Building on the legacy

For Lt. Col. Bree Fram, an active duty astronautical engineer in the Air Force who is trans, the repeal of DADT paved the way for future reform, even as it focused on lesbian, gay and bisexual service members.

“A lot of people thought [the DADT repeal] covered trans folks. So we were almost forgotten by a lot of people because they were celebrating,” Fram said.

In June 2016, the Department of Defense announced it was lifting the ban on transgender troops serving openly. Fram came out to her colleagues the day the policy was announced. It allowed her to be honest about a part of her life which, besides her wife and children, she had concealed from almost everyone, save a few people.

Demonstrators gather to protest President Donald Trump’s announcement that he plans to reinstate a ban on transgender individuals from serving in any capacity in the U.S. military, at the White House in July 2017. Photo by REUTERS/Jonathan Ernst

But beyond the mental burden it lifted, it allowed her to focus on the very thing the military trained her to do — her work.

“When you have to dedicate that mental energy to protecting yourself and protecting your identity, that’s energy that instead could be used to accomplish the mission to get your job done,” said Fram, who is now also vice president and communications director at SPART*A, an organization that supports transgender service members.

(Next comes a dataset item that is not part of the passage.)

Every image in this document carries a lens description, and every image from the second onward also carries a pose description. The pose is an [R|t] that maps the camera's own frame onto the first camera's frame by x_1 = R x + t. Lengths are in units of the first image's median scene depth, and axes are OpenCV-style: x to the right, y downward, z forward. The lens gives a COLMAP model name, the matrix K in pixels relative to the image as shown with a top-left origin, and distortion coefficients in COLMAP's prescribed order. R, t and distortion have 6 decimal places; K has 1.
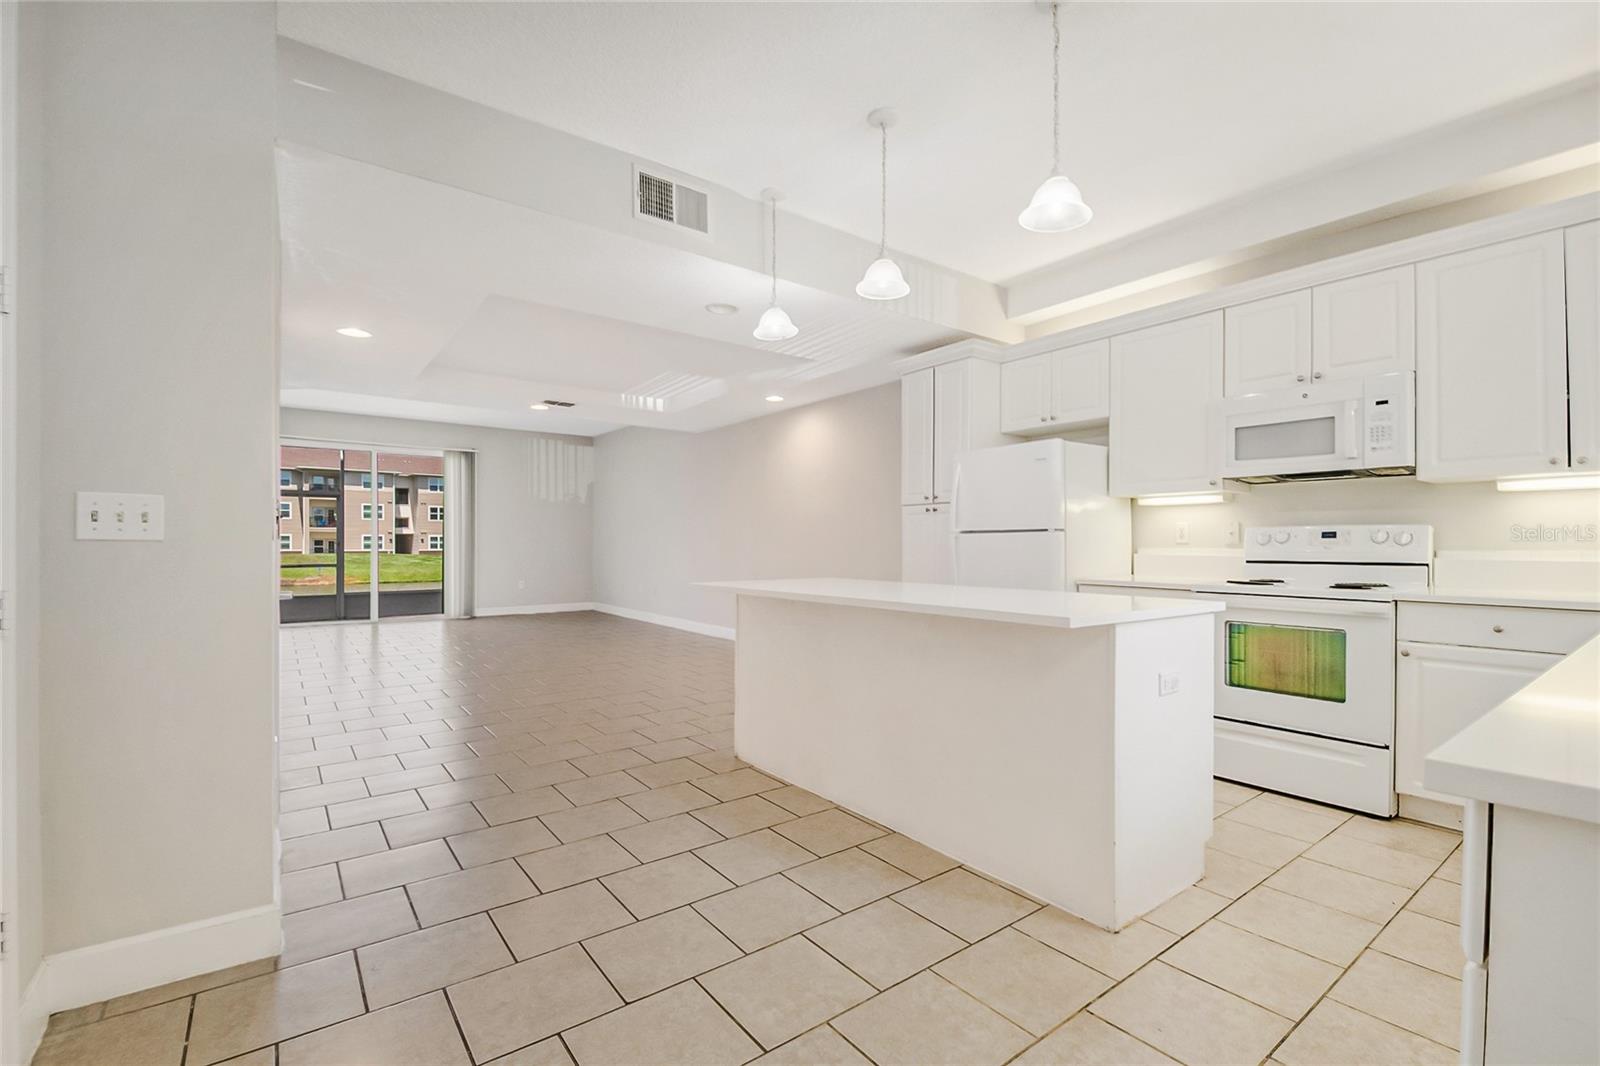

A few years later, after the DOD had phased in new policies to address its trans service members, Trump announced, via tweet, that he was reinstating the ban.

In addition to throwing the entire military community into confusion over whether he could really undo the policy via tweet, it was demoralizing to the trans service members who had so recently been allowed to emerge from the shadows. But in some ways it also mobilized the community, Fram said.

“The best thing for them to do was to lace up their boots, get to work and get the job done to prove again and again that they belong,” she said. “In a strange way, I actually look back at it and say the president did us a favor by shining a spotlight on our service.”

Fram is looking forward to President-elect Joe Biden reversing the Trump trans ban via executive order on day one of his administration. But she said that is only where the work resumes. She said SPART*A has spent the last four years collecting the testimony of its 1,100 members to help inform DOD policy going forward.

But more permanently, Fram said, the trans military ban must be legislated out of existence, to ensure it can’t again be undone by executive fiat.

“We do believe that in a few more years, the thought of turning back the clock again would be so difficult as to make it nearly unthinkable,” she said.